The Biden administration, which is sending administration leaders and members of Congress to one of the border sites for a tour this week, has said the media will have limited access during that tour.
Cuellar said that he was at one of the shelters where teenagers are being held, and he was told that back home, they see images on television about migrating, and have been subjected to “very aggressive messaging” from drug cartels and criminal operations pushing them to head north.
“Every time they bring somebody, they make $6,000, average,” Cuellar said of the traffickers. “So imagine we had about 100,000 people in February. That’s $600 million for one month. That’s a lot of money, and that’s the profit.”

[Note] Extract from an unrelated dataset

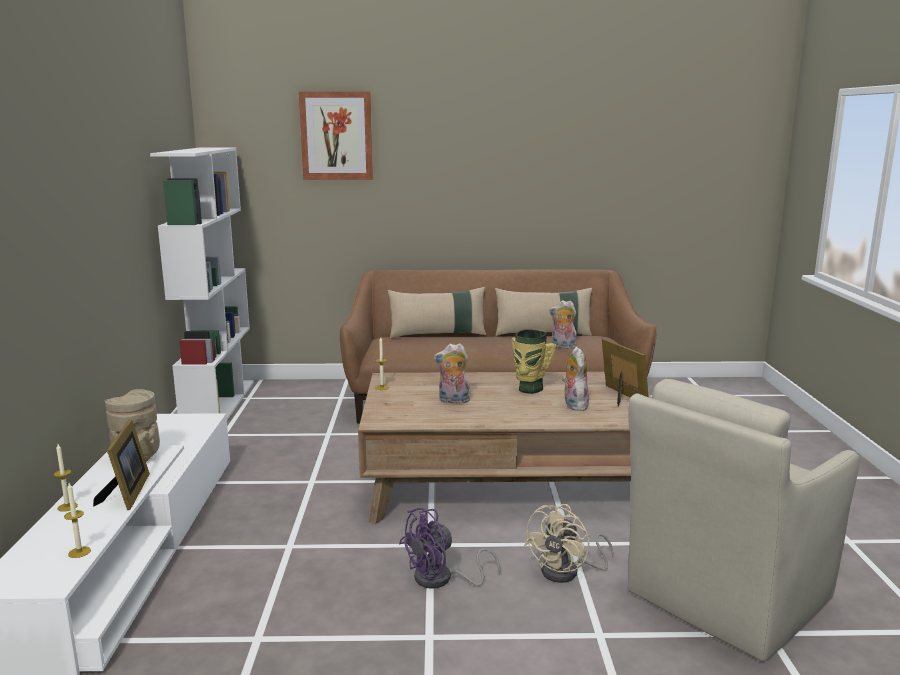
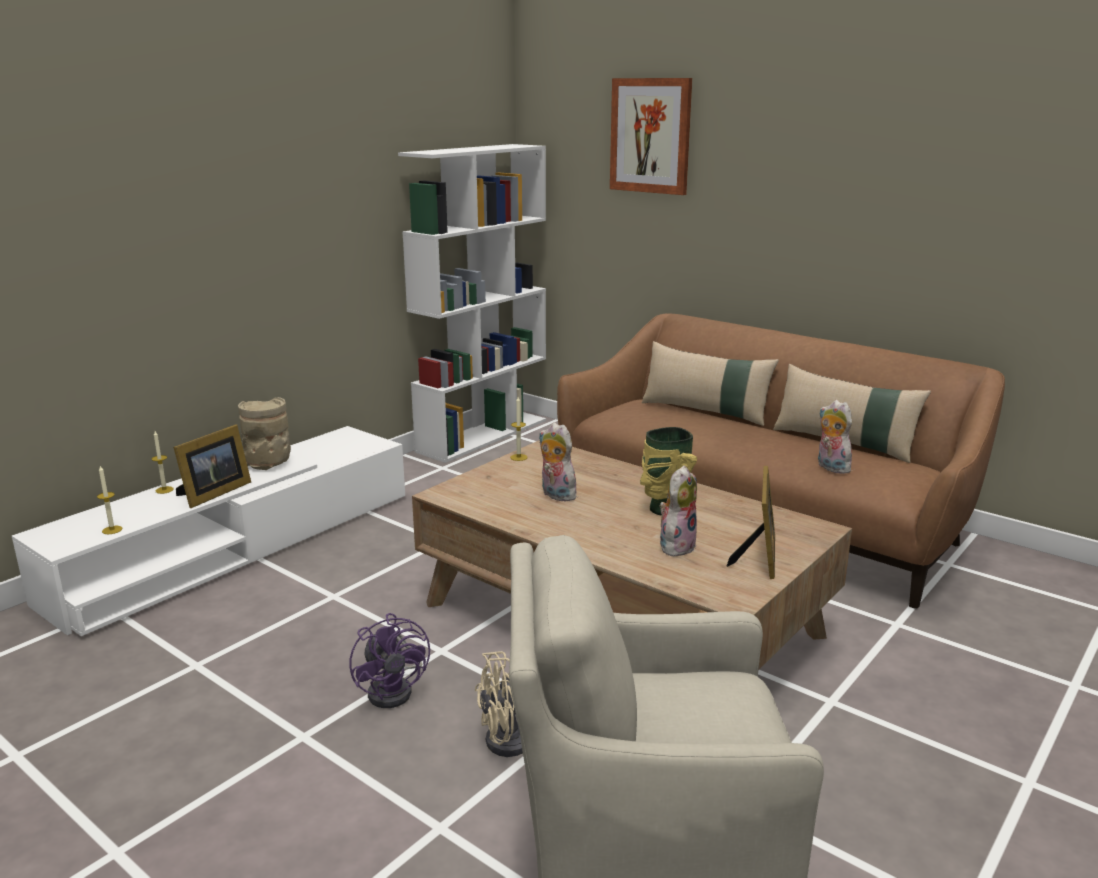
camera: 40 degrees right, 5 degrees up
purple fan [399,507,500,589] -> purple fan turned 120 degrees counterclockwise [349,613,430,708]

He added that it is harder for him to get information from the U.S. government on the immigration situation than it is from his sources in Mexico, and “I sit on the Homeland Appropriations (Committee). “
But if the United States starts to “play defense on their 20-yard line, work with Mexico, Guatemala, and Central America, to work with them to keep people from coming over here, we are going to stem this,” said Cuellar.
He said he does think the message coming from the Biden administration is better than it had been about people heading to the United States.
“They need to be direct and say don’t come, and then they have to show images, images of people being returned,” said Cuellar. “I’m not talking about the kids. Once the kids are in our custody, we take care of the kids like they’re our own kids. But again, we have to stem the tide of people coming in.”